The UK government is investing an extra £200m in programmes to fight neglected tropical diseases, which affect more than a billion people in the world’s poorest countries. Without treatment, river blindness, guinea-worm and trachoma can disable children and stop adults working. The funding will go towards the distribution of tablets to treat diseases and research into new drugs. Ministers said the aim was to eliminate neglected tropical diseases for good. The announcement comes ahead of a World Health Organization conference in Geneva dedicated to neglected tropical diseases and their eradication.

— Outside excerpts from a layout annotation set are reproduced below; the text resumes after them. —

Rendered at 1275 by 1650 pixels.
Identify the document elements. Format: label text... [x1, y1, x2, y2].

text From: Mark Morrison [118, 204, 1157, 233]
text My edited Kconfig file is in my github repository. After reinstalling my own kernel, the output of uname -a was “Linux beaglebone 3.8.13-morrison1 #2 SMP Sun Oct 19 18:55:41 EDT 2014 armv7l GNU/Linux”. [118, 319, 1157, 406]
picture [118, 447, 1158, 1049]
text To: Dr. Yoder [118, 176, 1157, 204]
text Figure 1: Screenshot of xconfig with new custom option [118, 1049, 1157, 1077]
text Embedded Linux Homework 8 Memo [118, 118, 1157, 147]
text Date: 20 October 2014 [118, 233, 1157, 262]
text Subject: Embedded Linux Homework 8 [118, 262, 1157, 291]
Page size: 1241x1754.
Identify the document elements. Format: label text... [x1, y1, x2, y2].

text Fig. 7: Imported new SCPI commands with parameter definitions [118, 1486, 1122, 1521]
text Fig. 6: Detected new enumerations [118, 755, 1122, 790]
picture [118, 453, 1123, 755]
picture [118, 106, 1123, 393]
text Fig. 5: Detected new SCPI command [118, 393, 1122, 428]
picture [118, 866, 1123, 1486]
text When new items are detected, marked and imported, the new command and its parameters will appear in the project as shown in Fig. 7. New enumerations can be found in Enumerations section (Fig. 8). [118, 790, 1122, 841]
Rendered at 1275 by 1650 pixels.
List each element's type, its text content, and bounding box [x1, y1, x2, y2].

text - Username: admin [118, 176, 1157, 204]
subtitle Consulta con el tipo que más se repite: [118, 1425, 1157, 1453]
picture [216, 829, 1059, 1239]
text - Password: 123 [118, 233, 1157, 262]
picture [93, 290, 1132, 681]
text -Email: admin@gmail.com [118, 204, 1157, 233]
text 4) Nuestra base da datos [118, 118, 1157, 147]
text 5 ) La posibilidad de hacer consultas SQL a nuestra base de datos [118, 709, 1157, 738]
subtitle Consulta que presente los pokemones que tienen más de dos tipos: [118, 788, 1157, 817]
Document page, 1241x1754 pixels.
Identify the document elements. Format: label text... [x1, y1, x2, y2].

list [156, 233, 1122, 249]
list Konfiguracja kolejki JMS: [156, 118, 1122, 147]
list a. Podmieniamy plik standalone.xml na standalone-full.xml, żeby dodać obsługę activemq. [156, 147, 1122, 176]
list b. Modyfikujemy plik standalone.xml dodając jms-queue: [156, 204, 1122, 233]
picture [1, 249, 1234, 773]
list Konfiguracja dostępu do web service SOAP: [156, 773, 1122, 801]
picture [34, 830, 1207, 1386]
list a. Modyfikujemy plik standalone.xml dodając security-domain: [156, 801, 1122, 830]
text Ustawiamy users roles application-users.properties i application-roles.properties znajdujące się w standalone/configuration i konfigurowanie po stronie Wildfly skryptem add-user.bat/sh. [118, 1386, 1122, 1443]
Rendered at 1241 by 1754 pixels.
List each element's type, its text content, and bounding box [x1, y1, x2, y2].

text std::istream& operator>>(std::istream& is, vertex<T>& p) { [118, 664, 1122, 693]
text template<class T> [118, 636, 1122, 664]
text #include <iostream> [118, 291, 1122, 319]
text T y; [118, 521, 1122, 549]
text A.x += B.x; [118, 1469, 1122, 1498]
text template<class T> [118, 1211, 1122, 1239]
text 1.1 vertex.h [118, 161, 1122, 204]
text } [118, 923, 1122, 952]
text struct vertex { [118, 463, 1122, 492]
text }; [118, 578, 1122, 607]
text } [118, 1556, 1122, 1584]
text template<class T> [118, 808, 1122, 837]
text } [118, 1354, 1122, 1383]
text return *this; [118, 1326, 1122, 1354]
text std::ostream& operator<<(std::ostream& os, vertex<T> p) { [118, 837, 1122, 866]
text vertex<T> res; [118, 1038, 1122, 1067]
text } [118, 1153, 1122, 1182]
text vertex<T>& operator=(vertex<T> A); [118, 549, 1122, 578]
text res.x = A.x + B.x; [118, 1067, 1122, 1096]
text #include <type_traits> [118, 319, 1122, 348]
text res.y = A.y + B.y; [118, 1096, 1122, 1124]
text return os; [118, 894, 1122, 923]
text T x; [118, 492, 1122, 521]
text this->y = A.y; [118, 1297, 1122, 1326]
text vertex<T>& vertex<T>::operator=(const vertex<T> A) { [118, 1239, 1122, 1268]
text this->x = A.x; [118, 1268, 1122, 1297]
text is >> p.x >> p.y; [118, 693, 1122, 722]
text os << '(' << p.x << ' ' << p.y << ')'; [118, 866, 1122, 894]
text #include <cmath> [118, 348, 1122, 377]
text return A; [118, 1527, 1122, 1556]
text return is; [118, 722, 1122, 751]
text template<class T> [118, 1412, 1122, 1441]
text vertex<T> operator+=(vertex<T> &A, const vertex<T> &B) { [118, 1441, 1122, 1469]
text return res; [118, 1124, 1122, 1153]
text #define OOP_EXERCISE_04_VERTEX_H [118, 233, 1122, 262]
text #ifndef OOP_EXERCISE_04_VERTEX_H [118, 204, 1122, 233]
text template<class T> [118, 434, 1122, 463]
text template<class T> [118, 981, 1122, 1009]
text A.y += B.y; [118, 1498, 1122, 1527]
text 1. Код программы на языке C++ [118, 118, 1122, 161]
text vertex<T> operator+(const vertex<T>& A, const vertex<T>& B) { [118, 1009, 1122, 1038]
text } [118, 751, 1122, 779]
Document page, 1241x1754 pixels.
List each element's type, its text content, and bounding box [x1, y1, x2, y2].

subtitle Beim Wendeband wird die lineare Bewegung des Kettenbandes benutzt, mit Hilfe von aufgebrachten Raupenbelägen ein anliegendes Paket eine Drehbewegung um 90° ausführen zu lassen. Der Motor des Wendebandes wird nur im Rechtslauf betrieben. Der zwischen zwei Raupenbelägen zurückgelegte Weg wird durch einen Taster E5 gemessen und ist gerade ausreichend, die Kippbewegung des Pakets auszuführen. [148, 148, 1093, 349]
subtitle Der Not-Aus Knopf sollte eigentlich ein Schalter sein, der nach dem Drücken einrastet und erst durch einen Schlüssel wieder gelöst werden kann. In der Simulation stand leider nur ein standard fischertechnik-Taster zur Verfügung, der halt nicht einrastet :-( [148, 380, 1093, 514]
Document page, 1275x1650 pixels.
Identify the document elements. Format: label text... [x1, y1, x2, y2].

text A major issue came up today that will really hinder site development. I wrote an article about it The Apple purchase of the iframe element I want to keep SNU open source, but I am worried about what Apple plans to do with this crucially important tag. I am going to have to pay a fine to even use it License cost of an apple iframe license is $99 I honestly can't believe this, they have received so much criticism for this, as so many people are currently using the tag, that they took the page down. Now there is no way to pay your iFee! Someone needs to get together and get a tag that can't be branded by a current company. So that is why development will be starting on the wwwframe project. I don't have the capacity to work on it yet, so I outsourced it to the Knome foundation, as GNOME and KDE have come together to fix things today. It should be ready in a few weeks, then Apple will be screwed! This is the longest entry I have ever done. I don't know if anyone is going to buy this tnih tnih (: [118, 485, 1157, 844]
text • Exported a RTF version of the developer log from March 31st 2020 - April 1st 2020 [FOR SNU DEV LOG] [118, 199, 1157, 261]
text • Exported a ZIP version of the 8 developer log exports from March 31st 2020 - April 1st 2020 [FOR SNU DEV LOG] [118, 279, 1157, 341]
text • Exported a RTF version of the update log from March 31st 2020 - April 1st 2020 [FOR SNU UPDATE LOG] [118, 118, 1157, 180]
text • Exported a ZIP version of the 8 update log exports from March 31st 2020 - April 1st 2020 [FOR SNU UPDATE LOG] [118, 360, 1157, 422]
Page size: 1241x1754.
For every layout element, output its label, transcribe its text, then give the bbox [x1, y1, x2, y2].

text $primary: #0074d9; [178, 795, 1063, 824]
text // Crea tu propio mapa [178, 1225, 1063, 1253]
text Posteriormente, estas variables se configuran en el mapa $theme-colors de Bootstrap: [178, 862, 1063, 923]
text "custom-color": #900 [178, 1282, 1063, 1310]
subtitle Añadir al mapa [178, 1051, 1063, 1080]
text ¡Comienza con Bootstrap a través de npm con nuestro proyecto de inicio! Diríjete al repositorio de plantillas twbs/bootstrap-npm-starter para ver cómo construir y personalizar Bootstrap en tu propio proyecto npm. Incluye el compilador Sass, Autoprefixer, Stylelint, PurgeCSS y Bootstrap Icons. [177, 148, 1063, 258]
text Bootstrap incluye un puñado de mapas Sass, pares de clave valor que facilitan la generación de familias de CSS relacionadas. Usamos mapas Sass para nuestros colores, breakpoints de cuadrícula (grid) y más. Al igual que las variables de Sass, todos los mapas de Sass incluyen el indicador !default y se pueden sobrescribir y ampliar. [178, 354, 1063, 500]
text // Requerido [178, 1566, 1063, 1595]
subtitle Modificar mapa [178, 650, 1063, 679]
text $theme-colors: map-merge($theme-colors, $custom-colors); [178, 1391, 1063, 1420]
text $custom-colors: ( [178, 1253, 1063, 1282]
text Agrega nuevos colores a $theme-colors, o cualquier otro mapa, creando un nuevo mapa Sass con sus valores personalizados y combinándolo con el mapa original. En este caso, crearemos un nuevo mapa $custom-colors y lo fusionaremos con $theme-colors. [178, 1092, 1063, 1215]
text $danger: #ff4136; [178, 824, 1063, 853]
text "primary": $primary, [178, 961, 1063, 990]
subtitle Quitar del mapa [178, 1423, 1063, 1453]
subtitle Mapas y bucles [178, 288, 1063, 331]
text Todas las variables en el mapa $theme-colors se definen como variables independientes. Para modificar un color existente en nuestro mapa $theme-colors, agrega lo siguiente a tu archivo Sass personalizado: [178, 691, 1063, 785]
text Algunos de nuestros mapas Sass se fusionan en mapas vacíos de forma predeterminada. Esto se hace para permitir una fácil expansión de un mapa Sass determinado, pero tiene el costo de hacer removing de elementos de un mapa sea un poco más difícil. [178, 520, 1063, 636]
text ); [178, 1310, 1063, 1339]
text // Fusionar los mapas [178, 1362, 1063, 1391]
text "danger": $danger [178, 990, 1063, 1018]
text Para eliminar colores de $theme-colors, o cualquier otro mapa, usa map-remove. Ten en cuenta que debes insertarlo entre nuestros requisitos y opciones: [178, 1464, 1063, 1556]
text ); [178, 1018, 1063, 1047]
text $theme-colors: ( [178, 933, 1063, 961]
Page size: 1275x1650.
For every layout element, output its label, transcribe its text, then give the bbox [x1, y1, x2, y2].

Over the next four years, the UK will spend a total of £360m on programmes to tackle diseases such as:
•    Visceral leishmaniasis – a parasitic disease, caused by infected sand flies, which destroys the internal organs
•    Guinea-worm disease – an infection transmitted through dirty drinking water containing water fleas
•    Trachoma – infection from poor hygiene practices which can cause blindness
•    Lymphatic filariasis – infection transmitted by mosquitoes which can cause swelling of lower limbs
This is double what has been spent annually in the previous four years, the Department for International Development said. International Development Secretary Priti Patel said the UK’s support would protect more than 200 million people “from a future blighted by tropical disease”.”These diseases belong to the last century. They cause unimaginable suffering and pain to some of the world’s poorest people, forcing them into a deeper cycle of poverty with no way out. Yet they are treatable.